§ **Excerpt**:
This transcript was generated automatically and may contain errors.

The title of my talk is Demystifying Creating Custom Libraries for Your Own Organization. And just like a lot of our talks, we like to go with long titles. So I don't know if mine, like, wins the long title. Haven't counted it out yet.

But yeah, so, you know, when I was thinking about this talk, I was thinking, you know, libraries feel like they're reserved for more developers, and they're this, you know, tough thing that, you know, is super difficult, you have to read many chapters. And what I found in my journey, it's not. And this talk could actually be two minutes instead of 20 minutes. But just to hit the requirements, I put a bunch of fluff in this. No, no, I'm kidding. There's some good stuff here.

So just going forward, you know, my hopes from this presentation is that you guys all get inspired. You know, inspired to, you know, create your own libraries, and, you know, inspire other people on your team to contribute to those libraries and those packages.

You know, before we jump in, like, let's do a little introduction of myself. My name is Dan Kaley. My hobbies are hiking and taking care of my dog, Helmut. That's him in a little vest. I was hoping for a little bit more oohs and aahs when everyone saw my dog, but I'll, whatever, we'll talk after.

§ **Study questions**:
(a) Update the stretch of the talk transcript from "The title of" through "it out yet." so that "Demystifying" becomes "Simplifying".
(b) Write what comes next in the transcript of the talk on creating custom libraries, picking up after its last sentence.
The material after this transcript is separate from it.

§ **Data excerpt**:
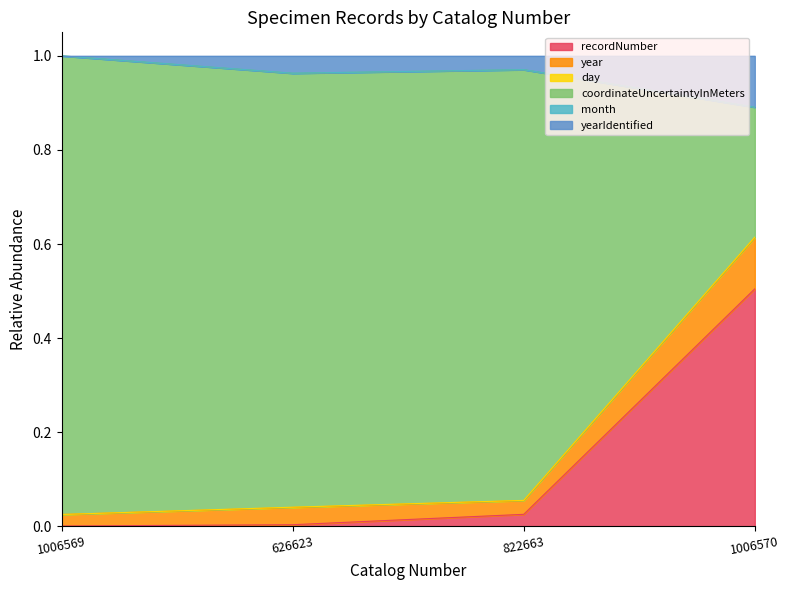

What is the highest value of the recordNumber series?

0.5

§ **Set of answers**:
(a)
The title of my talk is Simplifying Creating Custom Libraries for Your Own Organization. And just like a lot of our talks, we like to go with long titles. So I don't know if mine, like, wins the long title. Haven't counted it out yet.

(b)
I work at Custom Ink as a senior data analyst. And at Custom Ink, what we do is we create custom t-shirts for organizations. And so we do that because we're trying to build community and bring people together. You know, just like this conference, when we got that RStudio t-shirt, we're all, you know, 20% of the people here aren't wearing it. And it's bringing us all together. And this company was founded in 2001, and I swear to you, all of these people here look just the same, and it's 2022. So if you ever work at Custom Ink, they might have discovered immortality. I haven't confirmed it yet.

And this is, you know, this idea of bringing us together from, like, a community perspective is kind of the same thing about libraries. You know, we all love these libraries. We get involved. We want to contribute. And there's a little bit of community.

Why package your functions in a library

So the things that we're going to cover is, you know, why package your functions in a library? Because that's what a library is. It's just a bunch of functions. You know, and we're just going to briefly talk about functions and how to create a function and then create a library and then document your function and then how to install your library. And how to install your library is going to be the important part, because that's going to allow you to share it either via GitHub, through, you know, your GitHub's firewall, or, you know, you can have it saved in a local directory.

So, you know, why package your function in a library? If you've ever had this internal thought process, you know, where did I save that function again? Like, you're building something, you create this cool function, and you're like, hey, I want to use that function again, but where did I save it? Where did I put it? What file? Like, what folder? Did I delete it? Oh, my gosh. That's, like, that's scary.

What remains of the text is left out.